--- EXTRACT ---

Frank Wall

Personal information
- Native name: Prionsias de Bhál (Irish)
- Born: County Kilkenny, Ireland

Sport
- Sport: Hurling

Inter-county
- Years: County
- 1920s: Dublin

Inter-county titles
- Leinster titles: 1
- All-Irelands: 1

= Frank Wall (hurler) =

Irish hurler

Frank Wall was an Irish hurler, most notable for captaining the winning Dublin team that won the 1924 All-Ireland Senior Hurling Championship.

A native of Freshford, County Kilkenny, he uniquely did not actually play in the final, having lost his place on the team. He emigrated to Australia in 1926 but returned to Ireland and purchased a Drapery shop in his native Kilkenny in 1937.

Dublin were represented in that 1924 All-Ireland SHC Final by the Kickhams club. Funded in 1885, they were named after noted Tipperary Fenian, Charles Joseph Kickham, who wrote 'Knocknagow' and 'Slievenamon'.

---

**CHECK YOUR UNDERSTANDING:**
**A.** According to the article on Frank Wall, in what year did he emigrate to Australia?
**B.** Copy the part of the article on Frank Wall starting with "A native of" and going on through "Kilkenny in 1937.".
**C.** Turn the paragraph of the article on Frank Wall that begins "A native of Freshford" into a short list that keeps its main facts.

--- DATASET EXTRACT ---

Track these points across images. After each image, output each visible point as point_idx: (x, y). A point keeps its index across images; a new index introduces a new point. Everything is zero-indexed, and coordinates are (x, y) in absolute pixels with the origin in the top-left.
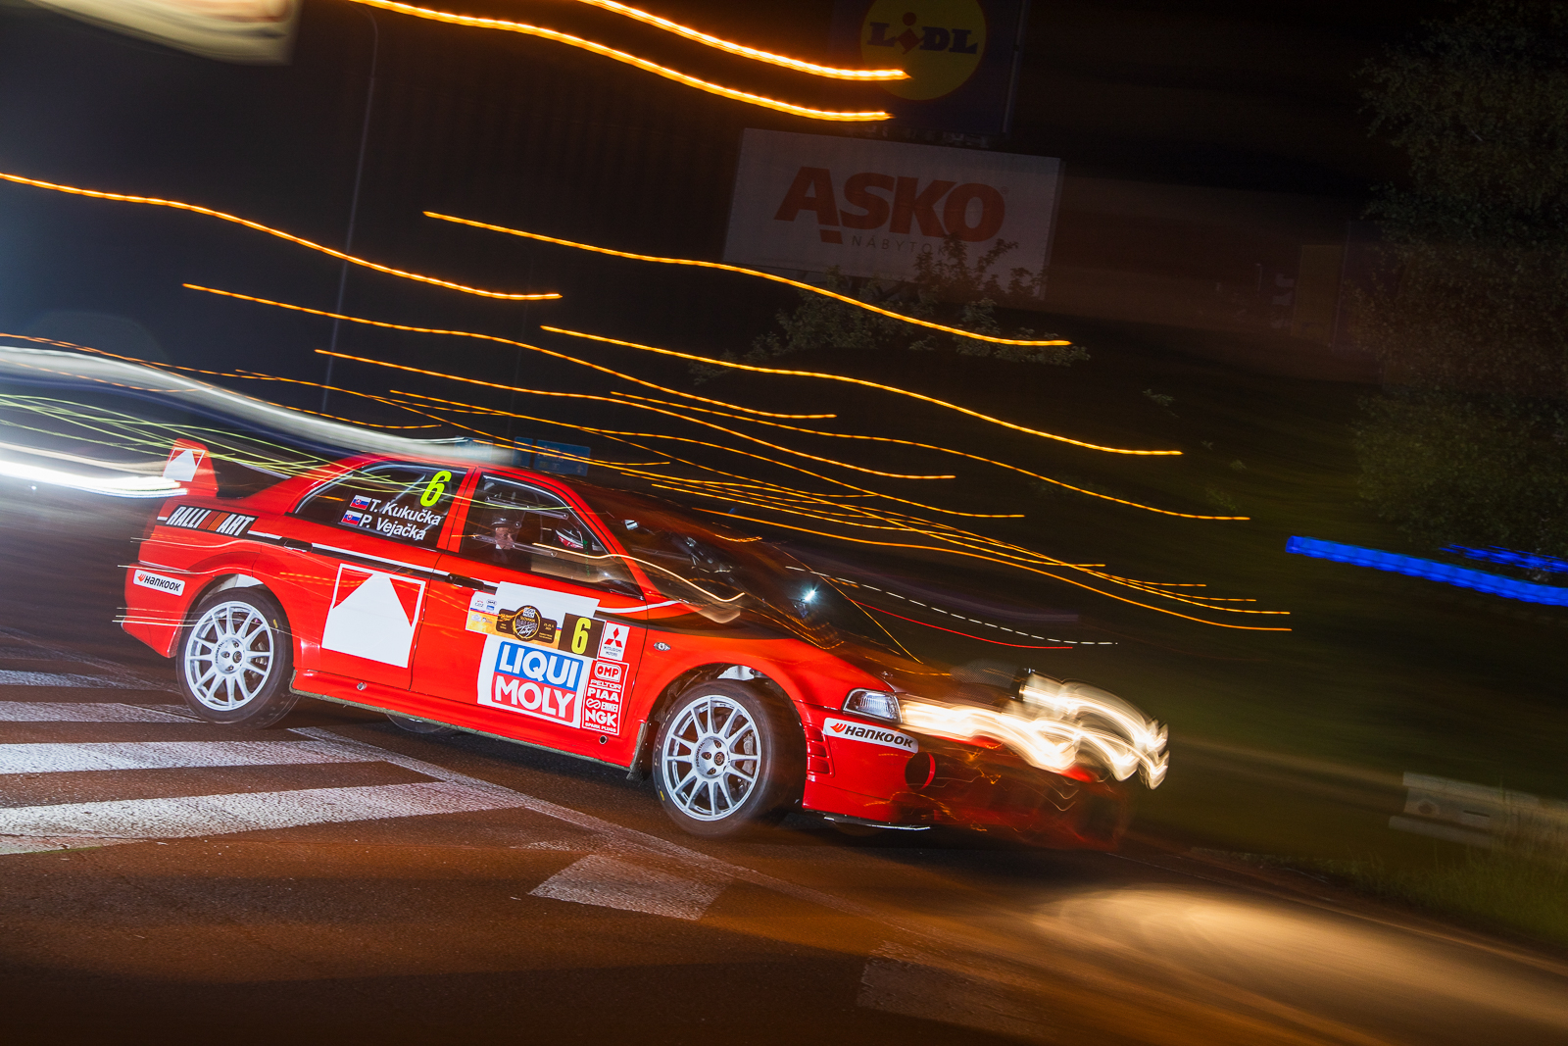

---

**EXERCISE RESULTS:**
**A.** 1926

**B.**
A native of Freshford, County Kilkenny, he uniquely did not actually play in the final, having lost his place on the team. He emigrated to Australia in 1926 but returned to Ireland and purchased a Drapery shop in his native Kilkenny in 1937.

**C.**
- From Freshford, County Kilkenny
- Uniquely, did not play in the final after losing his place on the team
- Emigrated to Australia in 1926
- Returned to Ireland and bought a drapery shop in Kilkenny in 1937